In the recent past such conflicts usually occurred as the result of what was perceived to be the direct imposition of religious belief on unwilling participants by the state via of the Federal or state government agencies. For this reason the Establishment Clause, that portion of the 1st Amendment which is understood to prevent the government from becoming excessively entangled in religious matters, is understood to be violated when publicly funded educational institutions express in any manner religious sentiments via a state agent like a teacher or curriculum.

Wtf. No. That clause prevents the government from endorsing and/or giving preference to particular religions. Given the fact that the Supreme Court has ruled that atheism is due the same protections (and restrictions) as religion, it is a violation of the First Amendment when any religion is given favor. In other words, not only is the First Amendment not to be construed in the narrow way Jack would prefer, but it has recently been expanded in a definitive direction.

Jack then goes on to cite an instance where a senior citizen center has stopped offering public prayers before meals. The reason has to do with the partial federal funding the center receives for many of the meals it provides. It isn’t at all surprising that a number of people interpret the lack of public prayer as someone telling them to not pray at all. I mean, god damn it. That’s just stupid. No one is saying “SHUT THE FUCK UP! EVERYONE STOP PRAYING!” No. They’re saying, “We aren’t going to lead any prayer as an organization because we may be acting as too much of an extension of the federal government.” It’s unclear just how the legal situation will shake out in this instance, but the position really isn’t unreasonable. But does that stop Jack? Heck no!

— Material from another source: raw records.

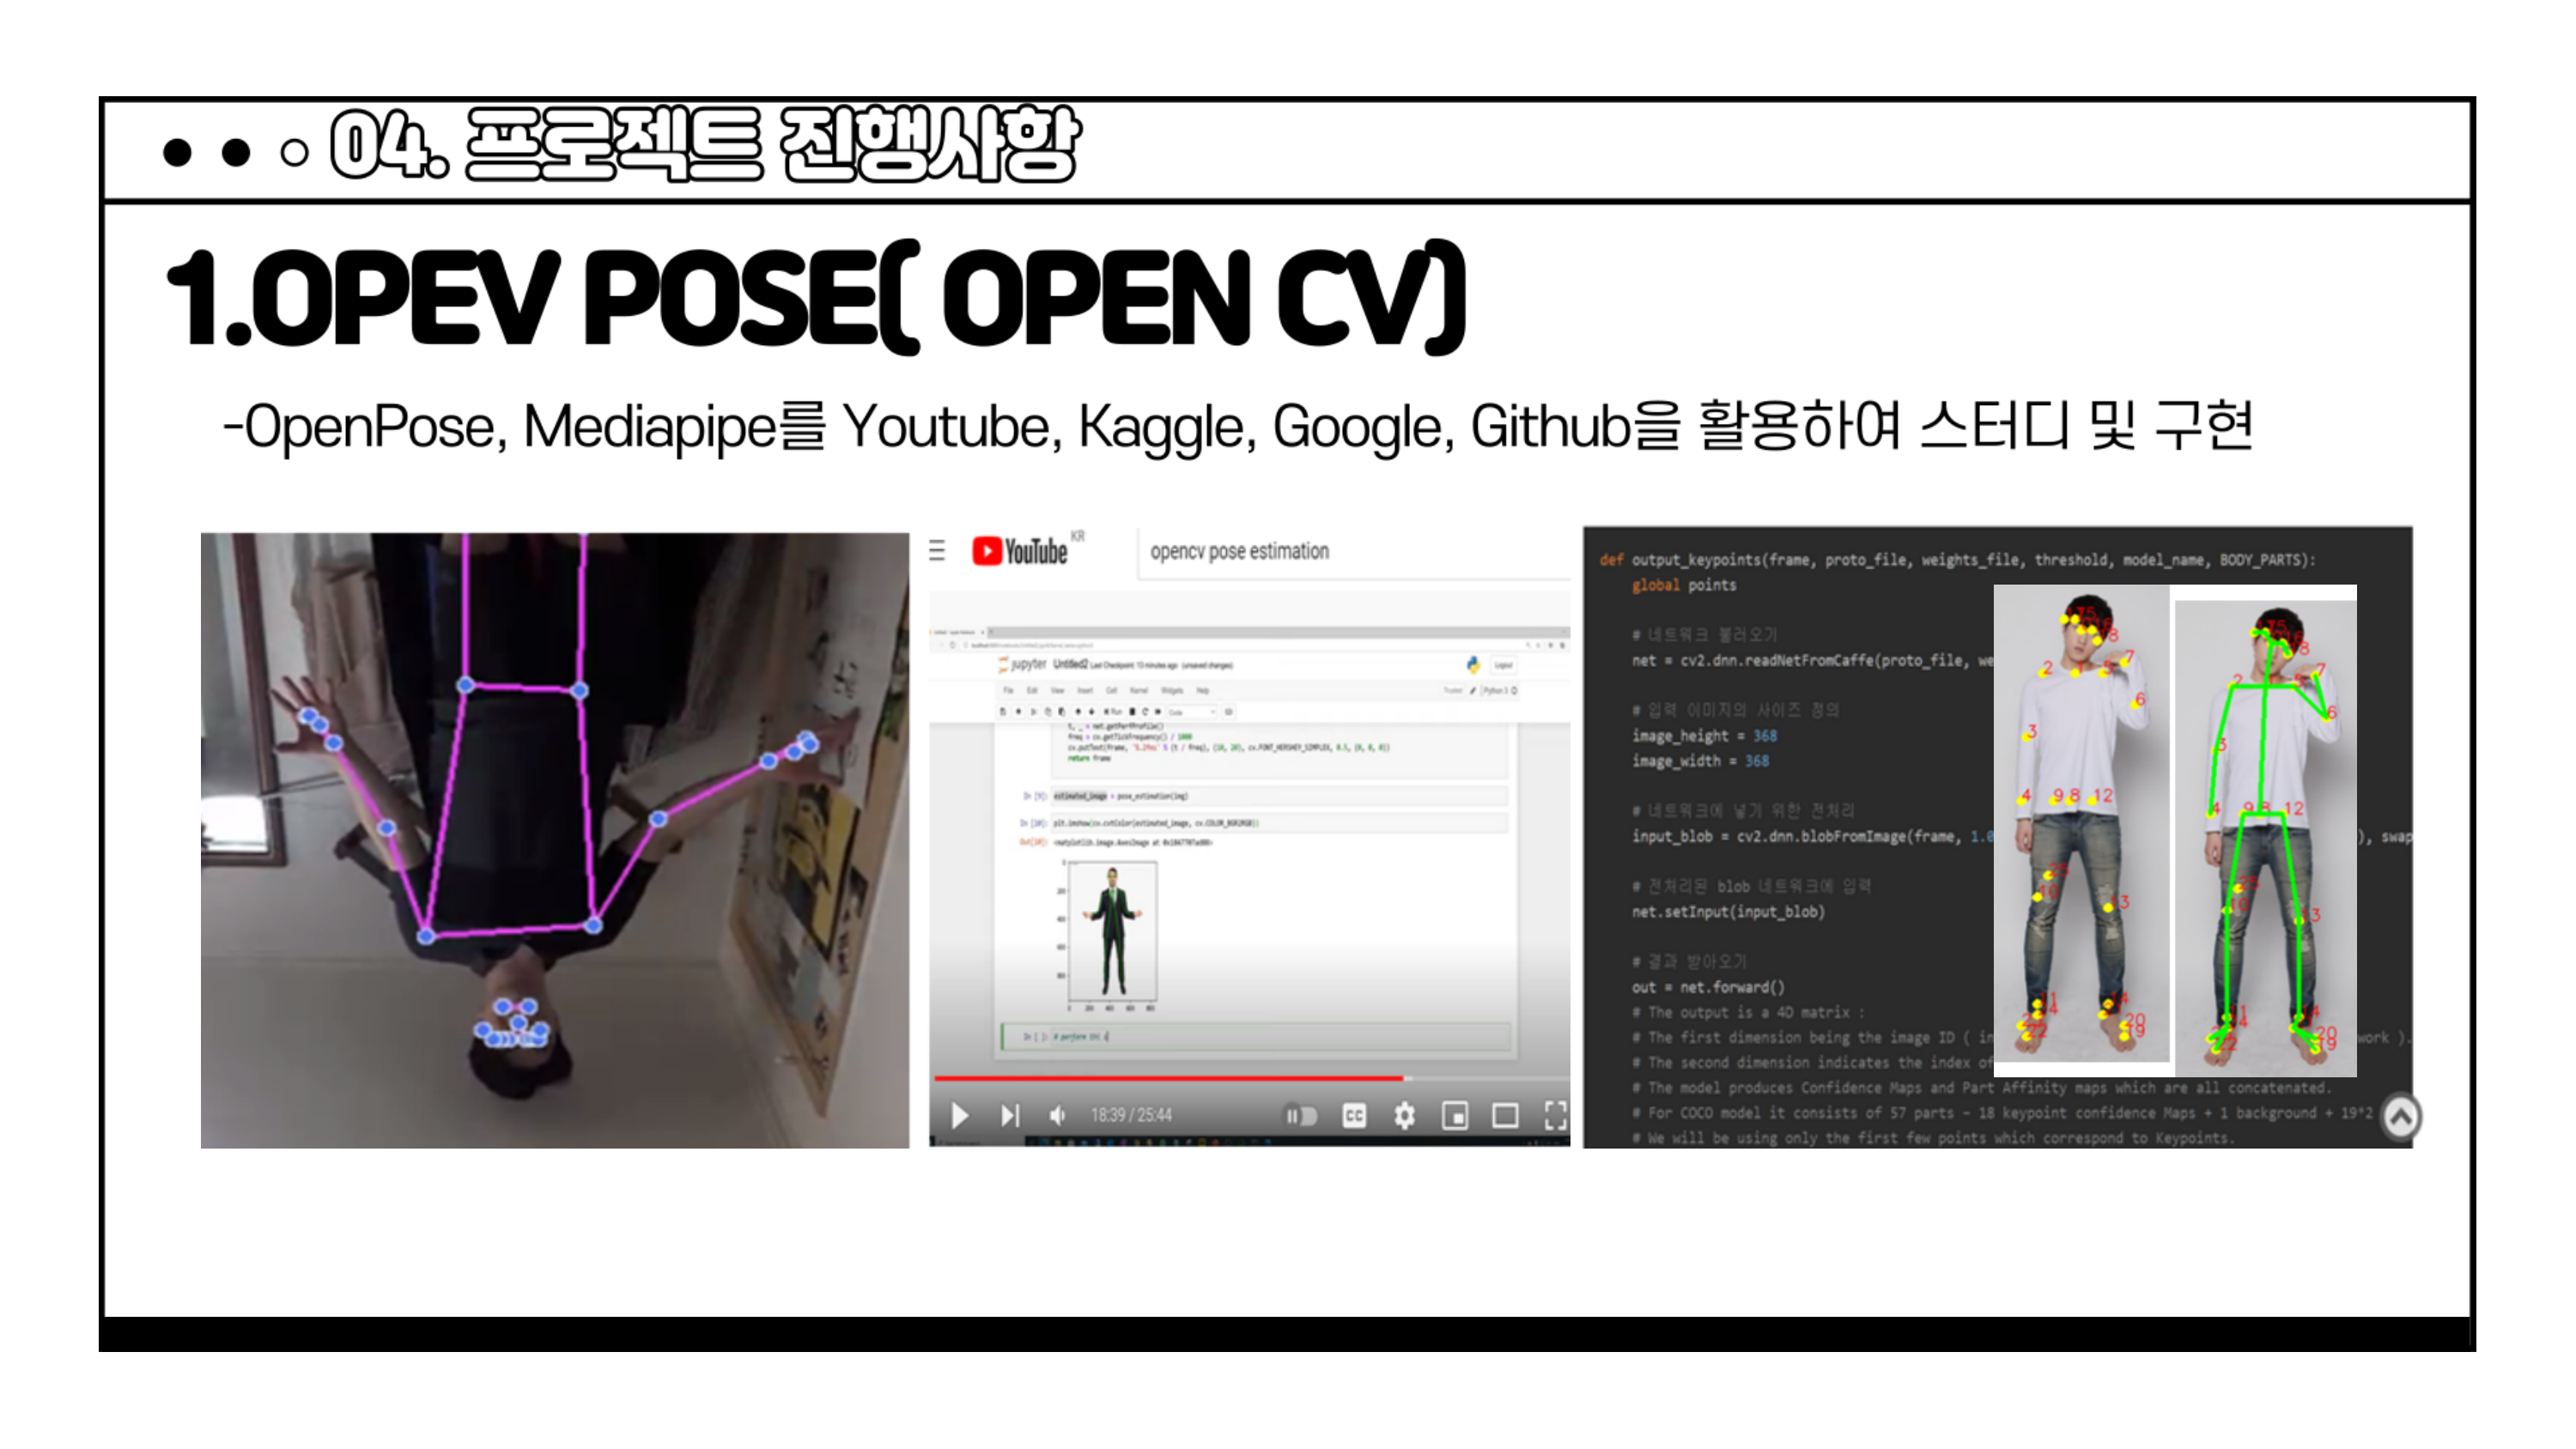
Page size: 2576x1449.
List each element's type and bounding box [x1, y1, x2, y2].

text_box [1994, 585, 2357, 1077]
text_box [99, 96, 2477, 1319]
text_box [201, 528, 1566, 1149]
text_box [1571, 517, 2441, 1149]
picture [0, 63, 2283, 488]
text_box [102, 1316, 2471, 1352]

…collectively the state acts mindlessly in accordance with the rules and regulations it is given, not in accordance with cultural realities, or traditions, or personal sensitivities. The state is no respecter of individuals, and it’s activities reduce every situation down to the lowest common denominator – in the case of religious liberty, this lowest denominator is always state imposed secularism.

Ah, the ol’ “We’re a Christian nation!” line of thought. It doesn’t matter. The U.S. is set up to be secular and not endorse any religion. It only imposes neutrality (something to which it does not adhere nearly enough). Now, if there was a National Day of Godlessness, it absolutely would be imposing secularism, but the fact that the government says “Pray on your own dime” does not somehow mean “SHUT THE FUCK UP! EVERYONE STOP PRAYING!”

As the state intrudes itself financially into virtually every aspect of our lives – our education, our medical needs, taking care of us in our retirement, etc – it gains the power (or claims to) to dictate to us the manner and degree of expression of our respective faiths. Whether it is limiting personal prayers shared between individuals, or, as in the example above, corporate prayers shared at a meal, the growth of government as our caretaker inevitably entails the imposition of secular restrictions on our lives.

Nope. Dead wrong, you mook. The government will not pay for you to pray. It will not pay to have others encourage you to pray. It is not an extension of your church (I mean, how could it be? It’s actually honest about wanting your money for its own personal use). Oh, and that article Jack cites? It is about a college student and professor who prayed together. Gasp! you proclaim! Why, it must have ended in the limitation of “personal prayers shared between individuals”, you declare! Why else would Jack have cited it?!

In the settlement, announced this week, the four-campus Peralta Community College District recognized the right to “non-disruptively pray on campus.” The district also agreed to remove all records of disciplinary action against the students and pay their attorneys’ fees, said Kevin Snider, a lawyer with the Pacific Justice Institute, which represented the students.

Students still won’t be allowed to lead organized prayers in class, but can pray in other campus locations “to the same extent that they may engage in any other free speech,” Snider said.

“This was a case of voluntary prayer between consenting adults,” the attorney said.

Oh, that’s right. Creationists will always lie for Jesus.